Prompt —
Once you find the line containing "(pin bidirectional line (at 0 -2.54" in the data below, copy it and each following line exactly, up to and including the line containing "(pin bidirectional line (at 0 -50.8", and nothing else.

Data —
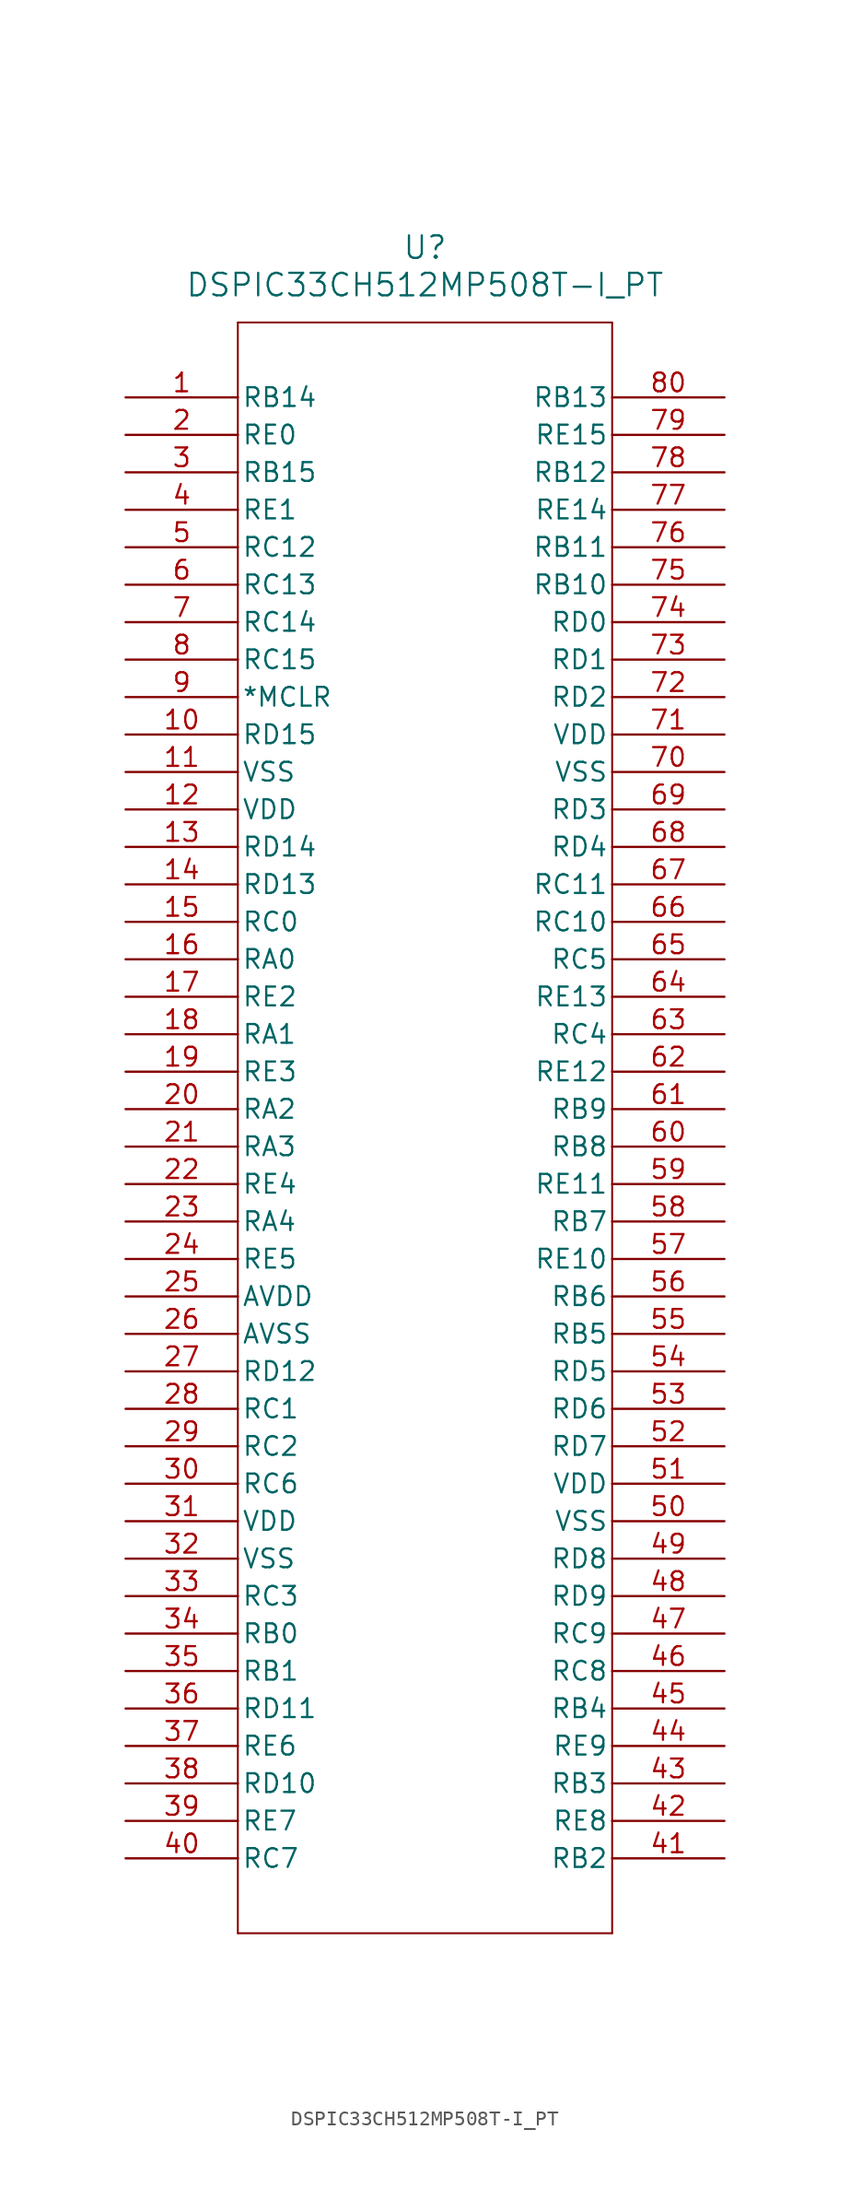
<source format=kicad_sym>
(kicad_symbol_lib
  (version 20211014)
  (generator kicad_symbol_editor)
  (symbol "DSPIC33CH512MP508T-I_PT"
    (pin_names
      (offset 0.254))
    (property "Reference" "U"
      (at 20.32 10.16 0)
      (effects (font (size 1.524 1.524))))
    (property "Value" "DSPIC33CH512MP508T-I_PT"
      (at 20.32 7.62 0)
      (effects (font (size 1.524 1.524))))
    (property "ki_locked" ""
      (at 0 0 0)
      (effects (font (size 1.27 1.27))))
    (symbol "DSPIC33CH512MP508T-I_PT_0_1"
      (polyline (pts (xy 7.62 -104.14) (xy 33.02 -104.14)) (stroke (width 0.127) (type default) (color 0 0 0 0)) (fill (type none)))
      (polyline (pts (xy 7.62 5.08) (xy 7.62 -104.14)) (stroke (width 0.127) (type default) (color 0 0 0 0)) (fill (type none)))
      (polyline (pts (xy 33.02 -104.14) (xy 33.02 5.08)) (stroke (width 0.127) (type default) (color 0 0 0 0)) (fill (type none)))
      (polyline (pts (xy 33.02 5.08) (xy 7.62 5.08)) (stroke (width 0.127) (type default) (color 0 0 0 0)) (fill (type none)))
      (pin bidirectional line (at 0 0 0) (length 7.62) (name "RB14" (effects (font (size 1.27 1.27)))) (number "1" (effects (font (size 1.27 1.27)))))
      (pin bidirectional line (at 0 -22.86 0) (length 7.62) (name "RD15" (effects (font (size 1.27 1.27)))) (number "10" (effects (font (size 1.27 1.27)))))
      (pin power_in line (at 0 -25.4 0) (length 7.62) (name "VSS" (effects (font (size 1.27 1.27)))) (number "11" (effects (font (size 1.27 1.27)))))
      (pin power_in line (at 0 -27.94 0) (length 7.62) (name "VDD" (effects (font (size 1.27 1.27)))) (number "12" (effects (font (size 1.27 1.27)))))
      (pin bidirectional line (at 0 -30.48 0) (length 7.62) (name "RD14" (effects (font (size 1.27 1.27)))) (number "13" (effects (font (size 1.27 1.27)))))
      (pin bidirectional line (at 0 -33.02 0) (length 7.62) (name "RD13" (effects (font (size 1.27 1.27)))) (number "14" (effects (font (size 1.27 1.27)))))
      (pin bidirectional line (at 0 -35.56 0) (length 7.62) (name "RC0" (effects (font (size 1.27 1.27)))) (number "15" (effects (font (size 1.27 1.27)))))
      (pin bidirectional line (at 0 -38.1 0) (length 7.62) (name "RA0" (effects (font (size 1.27 1.27)))) (number "16" (effects (font (size 1.27 1.27)))))
      (pin bidirectional line (at 0 -40.64 0) (length 7.62) (name "RE2" (effects (font (size 1.27 1.27)))) (number "17" (effects (font (size 1.27 1.27)))))
      (pin bidirectional line (at 0 -43.18 0) (length 7.62) (name "RA1" (effects (font (size 1.27 1.27)))) (number "18" (effects (font (size 1.27 1.27)))))
      (pin bidirectional line (at 0 -45.72 0) (length 7.62) (name "RE3" (effects (font (size 1.27 1.27)))) (number "19" (effects (font (size 1.27 1.27)))))
      (pin bidirectional line (at 0 -2.54 0) (length 7.62) (name "RE0" (effects (font (size 1.27 1.27)))) (number "2" (effects (font (size 1.27 1.27)))))
      (pin bidirectional line (at 0 -48.26 0) (length 7.62) (name "RA2" (effects (font (size 1.27 1.27)))) (number "20" (effects (font (size 1.27 1.27)))))
      (pin bidirectional line (at 0 -50.8 0) (length 7.62) (name "RA3" (effects (font (size 1.27 1.27)))) (number "21" (effects (font (size 1.27 1.27)))))
      (pin bidirectional line (at 0 -53.34 0) (length 7.62) (name "RE4" (effects (font (size 1.27 1.27)))) (number "22" (effects (font (size 1.27 1.27)))))
      (pin bidirectional line (at 0 -55.88 0) (length 7.62) (name "RA4" (effects (font (size 1.27 1.27)))) (number "23" (effects (font (size 1.27 1.27)))))
      (pin bidirectional line (at 0 -58.42 0) (length 7.62) (name "RE5" (effects (font (size 1.27 1.27)))) (number "24" (effects (font (size 1.27 1.27)))))
      (pin power_in line (at 0 -60.96 0) (length 7.62) (name "AVDD" (effects (font (size 1.27 1.27)))) (number "25" (effects (font (size 1.27 1.27)))))
      (pin power_in line (at 0 -63.5 0) (length 7.62) (name "AVSS" (effects (font (size 1.27 1.27)))) (number "26" (effects (font (size 1.27 1.27)))))
      (pin bidirectional line (at 0 -66.04 0) (length 7.62) (name "RD12" (effects (font (size 1.27 1.27)))) (number "27" (effects (font (size 1.27 1.27)))))
      (pin bidirectional line (at 0 -68.58 0) (length 7.62) (name "RC1" (effects (font (size 1.27 1.27)))) (number "28" (effects (font (size 1.27 1.27)))))
      (pin bidirectional line (at 0 -71.12 0) (length 7.62) (name "RC2" (effects (font (size 1.27 1.27)))) (number "29" (effects (font (size 1.27 1.27)))))
      (pin bidirectional line (at 0 -5.08 0) (length 7.62) (name "RB15" (effects (font (size 1.27 1.27)))) (number "3" (effects (font (size 1.27 1.27)))))
      (pin bidirectional line (at 0 -73.66 0) (length 7.62) (name "RC6" (effects (font (size 1.27 1.27)))) (number "30" (effects (font (size 1.27 1.27)))))
      (pin power_in line (at 0 -76.2 0) (length 7.62) (name "VDD" (effects (font (size 1.27 1.27)))) (number "31" (effects (font (size 1.27 1.27)))))
      (pin power_in line (at 0 -78.74 0) (length 7.62) (name "VSS" (effects (font (size 1.27 1.27)))) (number "32" (effects (font (size 1.27 1.27)))))
      (pin bidirectional line (at 0 -81.28 0) (length 7.62) (name "RC3" (effects (font (size 1.27 1.27)))) (number "33" (effects (font (size 1.27 1.27)))))
      (pin bidirectional line (at 0 -83.82 0) (length 7.62) (name "RB0" (effects (font (size 1.27 1.27)))) (number "34" (effects (font (size 1.27 1.27)))))
      (pin bidirectional line (at 0 -86.36 0) (length 7.62) (name "RB1" (effects (font (size 1.27 1.27)))) (number "35" (effects (font (size 1.27 1.27)))))
      (pin bidirectional line (at 0 -88.9 0) (length 7.62) (name "RD11" (effects (font (size 1.27 1.27)))) (number "36" (effects (font (size 1.27 1.27)))))
      (pin bidirectional line (at 0 -91.44 0) (length 7.62) (name "RE6" (effects (font (size 1.27 1.27)))) (number "37" (effects (font (size 1.27 1.27)))))
      (pin bidirectional line (at 0 -93.98 0) (length 7.62) (name "RD10" (effects (font (size 1.27 1.27)))) (number "38" (effects (font (size 1.27 1.27)))))
      (pin bidirectional line (at 0 -96.52 0) (length 7.62) (name "RE7" (effects (font (size 1.27 1.27)))) (number "39" (effects (font (size 1.27 1.27)))))
      (pin bidirectional line (at 0 -7.62 0) (length 7.62) (name "RE1" (effects (font (size 1.27 1.27)))) (number "4" (effects (font (size 1.27 1.27)))))
      (pin bidirectional line (at 0 -99.06 0) (length 7.62) (name "RC7" (effects (font (size 1.27 1.27)))) (number "40" (effects (font (size 1.27 1.27)))))
      (pin bidirectional line (at 40.64 -99.06 180) (length 7.62) (name "RB2" (effects (font (size 1.27 1.27)))) (number "41" (effects (font (size 1.27 1.27)))))
      (pin bidirectional line (at 40.64 -96.52 180) (length 7.62) (name "RE8" (effects (font (size 1.27 1.27)))) (number "42" (effects (font (size 1.27 1.27)))))
      (pin bidirectional line (at 40.64 -93.98 180) (length 7.62) (name "RB3" (effects (font (size 1.27 1.27)))) (number "43" (effects (font (size 1.27 1.27)))))
      (pin bidirectional line (at 40.64 -91.44 180) (length 7.62) (name "RE9" (effects (font (size 1.27 1.27)))) (number "44" (effects (font (size 1.27 1.27)))))
      (pin bidirectional line (at 40.64 -88.9 180) (length 7.62) (name "RB4" (effects (font (size 1.27 1.27)))) (number "45" (effects (font (size 1.27 1.27)))))
      (pin bidirectional line (at 40.64 -86.36 180) (length 7.62) (name "RC8" (effects (font (size 1.27 1.27)))) (number "46" (effects (font (size 1.27 1.27)))))
      (pin bidirectional line (at 40.64 -83.82 180) (length 7.62) (name "RC9" (effects (font (size 1.27 1.27)))) (number "47" (effects (font (size 1.27 1.27)))))
      (pin bidirectional line (at 40.64 -81.28 180) (length 7.62) (name "RD9" (effects (font (size 1.27 1.27)))) (number "48" (effects (font (size 1.27 1.27)))))
      (pin bidirectional line (at 40.64 -78.74 180) (length 7.62) (name "RD8" (effects (font (size 1.27 1.27)))) (number "49" (effects (font (size 1.27 1.27)))))
      (pin bidirectional line (at 0 -10.16 0) (length 7.62) (name "RC12" (effects (font (size 1.27 1.27)))) (number "5" (effects (font (size 1.27 1.27)))))
      (pin power_in line (at 40.64 -76.2 180) (length 7.62) (name "VSS" (effects (font (size 1.27 1.27)))) (number "50" (effects (font (size 1.27 1.27)))))
      (pin power_in line (at 40.64 -73.66 180) (length 7.62) (name "VDD" (effects (font (size 1.27 1.27)))) (number "51" (effects (font (size 1.27 1.27)))))
      (pin bidirectional line (at 40.64 -71.12 180) (length 7.62) (name "RD7" (effects (font (size 1.27 1.27)))) (number "52" (effects (font (size 1.27 1.27)))))
      (pin bidirectional line (at 40.64 -68.58 180) (length 7.62) (name "RD6" (effects (font (size 1.27 1.27)))) (number "53" (effects (font (size 1.27 1.27)))))
      (pin bidirectional line (at 40.64 -66.04 180) (length 7.62) (name "RD5" (effects (font (size 1.27 1.27)))) (number "54" (effects (font (size 1.27 1.27)))))
      (pin bidirectional line (at 40.64 -63.5 180) (length 7.62) (name "RB5" (effects (font (size 1.27 1.27)))) (number "55" (effects (font (size 1.27 1.27)))))
      (pin bidirectional line (at 40.64 -60.96 180) (length 7.62) (name "RB6" (effects (font (size 1.27 1.27)))) (number "56" (effects (font (size 1.27 1.27)))))
      (pin bidirectional line (at 40.64 -58.42 180) (length 7.62) (name "RE10" (effects (font (size 1.27 1.27)))) (number "57" (effects (font (size 1.27 1.27)))))
      (pin bidirectional line (at 40.64 -55.88 180) (length 7.62) (name "RB7" (effects (font (size 1.27 1.27)))) (number "58" (effects (font (size 1.27 1.27)))))
      (pin bidirectional line (at 40.64 -53.34 180) (length 7.62) (name "RE11" (effects (font (size 1.27 1.27)))) (number "59" (effects (font (size 1.27 1.27)))))
      (pin bidirectional line (at 0 -12.7 0) (length 7.62) (name "RC13" (effects (font (size 1.27 1.27)))) (number "6" (effects (font (size 1.27 1.27)))))
      (pin bidirectional line (at 40.64 -50.8 180) (length 7.62) (name "RB8" (effects (font (size 1.27 1.27)))) (number "60" (effects (font (size 1.27 1.27)))))
      (pin bidirectional line (at 40.64 -48.26 180) (length 7.62) (name "RB9" (effects (font (size 1.27 1.27)))) (number "61" (effects (font (size 1.27 1.27)))))
      (pin bidirectional line (at 40.64 -45.72 180) (length 7.62) (name "RE12" (effects (font (size 1.27 1.27)))) (number "62" (effects (font (size 1.27 1.27)))))
      (pin bidirectional line (at 40.64 -43.18 180) (length 7.62) (name "RC4" (effects (font (size 1.27 1.27)))) (number "63" (effects (font (size 1.27 1.27)))))
      (pin bidirectional line (at 40.64 -40.64 180) (length 7.62) (name "RE13" (effects (font (size 1.27 1.27)))) (number "64" (effects (font (size 1.27 1.27)))))
      (pin bidirectional line (at 40.64 -38.1 180) (length 7.62) (name "RC5" (effects (font (size 1.27 1.27)))) (number "65" (effects (font (size 1.27 1.27)))))
      (pin bidirectional line (at 40.64 -35.56 180) (length 7.62) (name "RC10" (effects (font (size 1.27 1.27)))) (number "66" (effects (font (size 1.27 1.27)))))
      (pin bidirectional line (at 40.64 -33.02 180) (length 7.62) (name "RC11" (effects (font (size 1.27 1.27)))) (number "67" (effects (font (size 1.27 1.27)))))
      (pin bidirectional line (at 40.64 -30.48 180) (length 7.62) (name "RD4" (effects (font (size 1.27 1.27)))) (number "68" (effects (font (size 1.27 1.27)))))
      (pin bidirectional line (at 40.64 -27.94 180) (length 7.62) (name "RD3" (effects (font (size 1.27 1.27)))) (number "69" (effects (font (size 1.27 1.27)))))
      (pin bidirectional line (at 0 -15.24 0) (length 7.62) (name "RC14" (effects (font (size 1.27 1.27)))) (number "7" (effects (font (size 1.27 1.27)))))
      (pin power_in line (at 40.64 -25.4 180) (length 7.62) (name "VSS" (effects (font (size 1.27 1.27)))) (number "70" (effects (font (size 1.27 1.27)))))
      (pin power_in line (at 40.64 -22.86 180) (length 7.62) (name "VDD" (effects (font (size 1.27 1.27)))) (number "71" (effects (font (size 1.27 1.27)))))
      (pin bidirectional line (at 40.64 -20.32 180) (length 7.62) (name "RD2" (effects (font (size 1.27 1.27)))) (number "72" (effects (font (size 1.27 1.27)))))
      (pin bidirectional line (at 40.64 -17.78 180) (length 7.62) (name "RD1" (effects (font (size 1.27 1.27)))) (number "73" (effects (font (size 1.27 1.27)))))
      (pin bidirectional line (at 40.64 -15.24 180) (length 7.62) (name "RD0" (effects (font (size 1.27 1.27)))) (number "74" (effects (font (size 1.27 1.27)))))
      (pin bidirectional line (at 40.64 -12.7 180) (length 7.62) (name "RB10" (effects (font (size 1.27 1.27)))) (number "75" (effects (font (size 1.27 1.27)))))
      (pin bidirectional line (at 40.64 -10.16 180) (length 7.62) (name "RB11" (effects (font (size 1.27 1.27)))) (number "76" (effects (font (size 1.27 1.27)))))
      (pin bidirectional line (at 40.64 -7.62 180) (length 7.62) (name "RE14" (effects (font (size 1.27 1.27)))) (number "77" (effects (font (size 1.27 1.27)))))
      (pin bidirectional line (at 40.64 -5.08 180) (length 7.62) (name "RB12" (effects (font (size 1.27 1.27)))) (number "78" (effects (font (size 1.27 1.27)))))
      (pin bidirectional line (at 40.64 -2.54 180) (length 7.62) (name "RE15" (effects (font (size 1.27 1.27)))) (number "79" (effects (font (size 1.27 1.27)))))
      (pin bidirectional line (at 0 -17.78 0) (length 7.62) (name "RC15" (effects (font (size 1.27 1.27)))) (number "8" (effects (font (size 1.27 1.27)))))
      (pin bidirectional line (at 40.64 0 180) (length 7.62) (name "RB13" (effects (font (size 1.27 1.27)))) (number "80" (effects (font (size 1.27 1.27)))))
      (pin bidirectional line (at 0 -20.32 0) (length 7.62) (name "*MCLR" (effects (font (size 1.27 1.27)))) (number "9" (effects (font (size 1.27 1.27))))))))
</source>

Response for this exercise —
      (pin bidirectional line (at 0 -2.54 0) (length 7.62) (name "RE0" (effects (font (size 1.27 1.27)))) (number "2" (effects (font (size 1.27 1.27)))))
      (pin bidirectional line (at 0 -48.26 0) (length 7.62) (name "RA2" (effects (font (size 1.27 1.27)))) (number "20" (effects (font (size 1.27 1.27)))))
      (pin bidirectional line (at 0 -50.8 0) (length 7.62) (name "RA3" (effects (font (size 1.27 1.27)))) (number "21" (effects (font (size 1.27 1.27)))))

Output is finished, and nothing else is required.